Question

If \[\tan \left( {A + B} \right) = \sqrt 3 \] and \[\tan \left( {A - B} \right) = \dfrac{1}{{\sqrt 3 }}\]; \[{0^0} < A + B \leqslant {90^0}\] ; \[A > B\], Find \[A\] and \[B\].

Answer 1

Hint: In this problem, convert the left-hand side values in terms of degrees of tan. Then you will get the two equations in terms of the angles of \[A\],\[B\]. Then solve them accordingly. So, use this concept to reach the solution of the given problem.

Complete step-by-step answer:

Given \[\tan \left( {A + B} \right) = \sqrt 3 \]

Since \[\tan {60^0} = \sqrt 3 \], we have
\[
   \Rightarrow \tan \left( {A + B} \right) = \tan {60^0} \\
   \Rightarrow \left( {A + B} \right) = {60^0} \\
  \therefore A + B = {60^0}................................................\left( 1 \right) \\
\]

Also given \[\tan \left( {A - B} \right) = \dfrac{1}{{\sqrt 3 }}\]

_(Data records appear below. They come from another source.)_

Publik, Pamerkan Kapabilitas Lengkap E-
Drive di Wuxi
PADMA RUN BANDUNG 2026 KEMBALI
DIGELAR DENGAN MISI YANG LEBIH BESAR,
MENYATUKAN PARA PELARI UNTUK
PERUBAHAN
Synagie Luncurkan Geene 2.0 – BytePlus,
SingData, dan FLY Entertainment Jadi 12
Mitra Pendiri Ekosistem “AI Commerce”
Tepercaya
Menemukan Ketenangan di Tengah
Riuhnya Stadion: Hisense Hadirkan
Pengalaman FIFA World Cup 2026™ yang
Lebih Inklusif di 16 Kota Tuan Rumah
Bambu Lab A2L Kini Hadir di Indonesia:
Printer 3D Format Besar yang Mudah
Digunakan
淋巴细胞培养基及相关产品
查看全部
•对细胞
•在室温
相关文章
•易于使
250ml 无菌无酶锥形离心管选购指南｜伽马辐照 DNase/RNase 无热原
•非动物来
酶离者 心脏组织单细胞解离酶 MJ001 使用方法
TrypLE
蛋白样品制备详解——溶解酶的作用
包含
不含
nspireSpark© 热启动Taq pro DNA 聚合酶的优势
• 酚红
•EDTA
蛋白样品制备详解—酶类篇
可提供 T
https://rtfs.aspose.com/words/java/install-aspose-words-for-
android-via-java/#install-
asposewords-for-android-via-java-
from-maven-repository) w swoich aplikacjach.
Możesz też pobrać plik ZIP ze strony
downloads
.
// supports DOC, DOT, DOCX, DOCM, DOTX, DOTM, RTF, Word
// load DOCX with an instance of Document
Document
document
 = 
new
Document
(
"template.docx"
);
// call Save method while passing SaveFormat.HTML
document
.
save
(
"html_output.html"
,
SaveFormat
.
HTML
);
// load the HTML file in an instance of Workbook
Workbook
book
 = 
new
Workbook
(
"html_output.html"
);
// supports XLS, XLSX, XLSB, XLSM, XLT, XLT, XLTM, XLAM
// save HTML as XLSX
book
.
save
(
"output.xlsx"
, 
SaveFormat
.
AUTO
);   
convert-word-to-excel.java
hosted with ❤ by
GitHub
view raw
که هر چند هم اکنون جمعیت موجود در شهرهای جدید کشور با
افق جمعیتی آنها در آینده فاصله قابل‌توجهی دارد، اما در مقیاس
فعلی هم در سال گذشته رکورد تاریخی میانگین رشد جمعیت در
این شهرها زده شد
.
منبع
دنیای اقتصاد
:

Since \[\tan {30^0} = \dfrac{1}{{\sqrt 3 }}\], we have
\[
   \Rightarrow \tan \left( {A - B} \right) = \tan {30^0} \\
   \Rightarrow \left( {A - B} \right) = {30^0} \\
  \therefore A - B = {30^0}................................................\left( 2 \right) \\
\]

Adding equation (1) and (2), we get
\[
   \Rightarrow \left( {A + B} \right) + \left( {A - B} \right) = {60^0} + {30^0} \\
   \Rightarrow 2A = {90^0} \\
  \therefore A = {45^0} \\
\]

Subtracting equation (2) from (1), we get
\[
   \Rightarrow \left( {A + B} \right) - \left( {A - B} \right) = {60^0} - {30^0} \\
   \Rightarrow 2B = {30^0} \\
  \therefore B = {15^0} \\
\]

Thus, \[\angle A = {45^0}{\text{ and }}\angle B = {15^0}\].

Note: Here we have fulfilled all the given condition i.e., \[A > B\] as \[\angle A = {45^0}{\text{ and }}\angle B = {15^0}\]. We have taken the values in terms of tan only in the first quadrant \[\left( {{\text{i}}{\text{.e}}{\text{., }}{0^0}{\text{ to }}{{90}^0}} \right)\] because of the given condition \[{0^0} < A + B \leqslant {90^0}\].